To do
Below is a set of records. Repeat all of them exactly.

Supplied records

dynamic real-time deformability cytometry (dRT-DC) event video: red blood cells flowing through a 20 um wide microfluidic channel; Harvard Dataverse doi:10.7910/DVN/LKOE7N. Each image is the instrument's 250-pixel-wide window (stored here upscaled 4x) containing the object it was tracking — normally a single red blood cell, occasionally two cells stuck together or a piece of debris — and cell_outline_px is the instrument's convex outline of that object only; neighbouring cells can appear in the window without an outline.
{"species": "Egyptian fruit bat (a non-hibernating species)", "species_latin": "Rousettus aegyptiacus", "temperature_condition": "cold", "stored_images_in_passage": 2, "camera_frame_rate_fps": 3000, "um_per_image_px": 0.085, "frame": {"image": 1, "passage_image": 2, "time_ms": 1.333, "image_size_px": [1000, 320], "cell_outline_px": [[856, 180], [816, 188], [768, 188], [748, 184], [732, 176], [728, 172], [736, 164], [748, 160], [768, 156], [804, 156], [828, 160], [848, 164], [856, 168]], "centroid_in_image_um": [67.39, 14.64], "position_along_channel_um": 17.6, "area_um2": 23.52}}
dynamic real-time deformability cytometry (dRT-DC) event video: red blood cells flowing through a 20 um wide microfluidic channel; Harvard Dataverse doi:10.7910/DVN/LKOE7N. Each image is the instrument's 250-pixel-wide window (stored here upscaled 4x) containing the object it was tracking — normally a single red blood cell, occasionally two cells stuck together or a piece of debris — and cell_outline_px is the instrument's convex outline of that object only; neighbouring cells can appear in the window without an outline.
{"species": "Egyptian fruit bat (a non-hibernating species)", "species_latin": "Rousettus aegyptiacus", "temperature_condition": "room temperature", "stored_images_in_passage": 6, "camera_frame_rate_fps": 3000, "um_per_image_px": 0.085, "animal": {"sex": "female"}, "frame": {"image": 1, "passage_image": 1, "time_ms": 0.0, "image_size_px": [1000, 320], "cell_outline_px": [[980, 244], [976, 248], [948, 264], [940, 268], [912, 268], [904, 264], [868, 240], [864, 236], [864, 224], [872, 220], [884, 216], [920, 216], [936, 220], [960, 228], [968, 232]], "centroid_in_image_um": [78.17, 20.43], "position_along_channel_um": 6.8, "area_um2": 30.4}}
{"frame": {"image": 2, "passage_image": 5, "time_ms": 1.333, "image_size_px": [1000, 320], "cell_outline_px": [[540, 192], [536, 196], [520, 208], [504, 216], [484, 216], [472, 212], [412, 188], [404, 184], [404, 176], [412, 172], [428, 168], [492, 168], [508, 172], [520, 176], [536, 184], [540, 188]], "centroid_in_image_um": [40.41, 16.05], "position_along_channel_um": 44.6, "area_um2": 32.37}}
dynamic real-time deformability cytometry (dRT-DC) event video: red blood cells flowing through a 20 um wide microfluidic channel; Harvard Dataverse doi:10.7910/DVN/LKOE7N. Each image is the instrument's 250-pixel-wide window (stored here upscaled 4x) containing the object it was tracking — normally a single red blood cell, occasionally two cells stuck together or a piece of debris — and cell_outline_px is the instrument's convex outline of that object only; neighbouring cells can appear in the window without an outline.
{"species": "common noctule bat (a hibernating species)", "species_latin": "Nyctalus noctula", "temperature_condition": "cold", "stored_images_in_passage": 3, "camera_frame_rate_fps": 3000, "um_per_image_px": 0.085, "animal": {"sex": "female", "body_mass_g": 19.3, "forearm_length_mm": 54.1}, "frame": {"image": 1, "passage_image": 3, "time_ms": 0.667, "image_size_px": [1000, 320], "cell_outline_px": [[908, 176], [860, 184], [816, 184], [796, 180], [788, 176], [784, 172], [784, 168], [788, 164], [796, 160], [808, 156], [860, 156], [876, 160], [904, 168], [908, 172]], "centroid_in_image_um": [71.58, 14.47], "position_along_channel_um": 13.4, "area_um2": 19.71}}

Response for this exercise
dynamic real-time deformability cytometry (dRT-DC) event video: red blood cells flowing through a 20 um wide microfluidic channel; Harvard Dataverse doi:10.7910/DVN/LKOE7N. Each image is the instrument's 250-pixel-wide window (stored here upscaled 4x) containing the object it was tracking — normally a single red blood cell, occasionally two cells stuck together or a piece of debris — and cell_outline_px is the instrument's convex outline of that object only; neighbouring cells can appear in the window without an outline.
{"species": "Egyptian fruit bat (a non-hibernating species)", "species_latin": "Rousettus aegyptiacus", "temperature_condition": "cold", "stored_images_in_passage": 2, "camera_frame_rate_fps": 3000, "um_per_image_px": 0.085, "frame": {"image": 1, "passage_image": 2, "time_ms": 1.333, "image_size_px": [1000, 320], "cell_outline_px": [[856, 180], [816, 188], [768, 188], [748, 184], [732, 176], [728, 172], [736, 164], [748, 160], [768, 156], [804, 156], [828, 160], [848, 164], [856, 168]], "centroid_in_image_um": [67.39, 14.64], "position_along_channel_um": 17.6, "area_um2": 23.52}}
dynamic real-time deformability cytometry (dRT-DC) event video: red blood cells flowing through a 20 um wide microfluidic channel; Harvard Dataverse doi:10.7910/DVN/LKOE7N. Each image is the instrument's 250-pixel-wide window (stored here upscaled 4x) containing the object it was tracking — normally a single red blood cell, occasionally two cells stuck together or a piece of debris — and cell_outline_px is the instrument's convex outline of that object only; neighbouring cells can appear in the window without an outline.
{"species": "Egyptian fruit bat (a non-hibernating species)", "species_latin": "Rousettus aegyptiacus", "temperature_condition": "room temperature", "stored_images_in_passage": 6, "camera_frame_rate_fps": 3000, "um_per_image_px": 0.085, "animal": {"sex": "female"}, "frame": {"image": 1, "passage_image": 1, "time_ms": 0.0, "image_size_px": [1000, 320], "cell_outline_px": [[980, 244], [976, 248], [948, 264], [940, 268], [912, 268], [904, 264], [868, 240], [864, 236], [864, 224], [872, 220], [884, 216], [920, 216], [936, 220], [960, 228], [968, 232]], "centroid_in_image_um": [78.17, 20.43], "position_along_channel_um": 6.8, "area_um2": 30.4}}
{"frame": {"image": 2, "passage_image": 5, "time_ms": 1.333, "image_size_px": [1000, 320], "cell_outline_px": [[540, 192], [536, 196], [520, 208], [504, 216], [484, 216], [472, 212], [412, 188], [404, 184], [404, 176], [412, 172], [428, 168], [492, 168], [508, 172], [520, 176], [536, 184], [540, 188]], "centroid_in_image_um": [40.41, 16.05], "position_along_channel_um": 44.6, "area_um2": 32.37}}
dynamic real-time deformability cytometry (dRT-DC) event video: red blood cells flowing through a 20 um wide microfluidic channel; Harvard Dataverse doi:10.7910/DVN/LKOE7N. Each image is the instrument's 250-pixel-wide window (stored here upscaled 4x) containing the object it was tracking — normally a single red blood cell, occasionally two cells stuck together or a piece of debris — and cell_outline_px is the instrument's convex outline of that object only; neighbouring cells can appear in the window without an outline.
{"species": "common noctule bat (a hibernating species)", "species_latin": "Nyctalus noctula", "temperature_condition": "cold", "stored_images_in_passage": 3, "camera_frame_rate_fps": 3000, "um_per_image_px": 0.085, "animal": {"sex": "female", "body_mass_g": 19.3, "forearm_length_mm": 54.1}, "frame": {"image": 1, "passage_image": 3, "time_ms": 0.667, "image_size_px": [1000, 320], "cell_outline_px": [[908, 176], [860, 184], [816, 184], [796, 180], [788, 176], [784, 172], [784, 168], [788, 164], [796, 160], [808, 156], [860, 156], [876, 160], [904, 168], [908, 172]], "centroid_in_image_um": [71.58, 14.47], "position_along_channel_um": 13.4, "area_um2": 19.71}}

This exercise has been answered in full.